TASK REQUIREMENTS:
Reproduce the full listing without a single change.

MATERIAL PROVIDED:
————

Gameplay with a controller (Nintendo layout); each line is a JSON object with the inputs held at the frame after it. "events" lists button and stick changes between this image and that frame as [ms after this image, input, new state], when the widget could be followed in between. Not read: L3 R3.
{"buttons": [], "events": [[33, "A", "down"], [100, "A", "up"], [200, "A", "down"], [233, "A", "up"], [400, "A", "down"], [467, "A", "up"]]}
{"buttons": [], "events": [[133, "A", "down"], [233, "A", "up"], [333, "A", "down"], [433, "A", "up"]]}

————

OUTPUT OF THE TASK:
Gameplay with a controller (Nintendo layout); each line is a JSON object with the inputs held at the frame after it. "events" lists button and stick changes between this image and that frame as [ms after this image, input, new state], when the widget could be followed in between. Not read: L3 R3.
{"buttons": [], "events": [[33, "A", "down"], [100, "A", "up"], [200, "A", "down"], [233, "A", "up"], [400, "A", "down"], [467, "A", "up"]]}
{"buttons": [], "events": [[133, "A", "down"], [233, "A", "up"], [333, "A", "down"], [433, "A", "up"]]}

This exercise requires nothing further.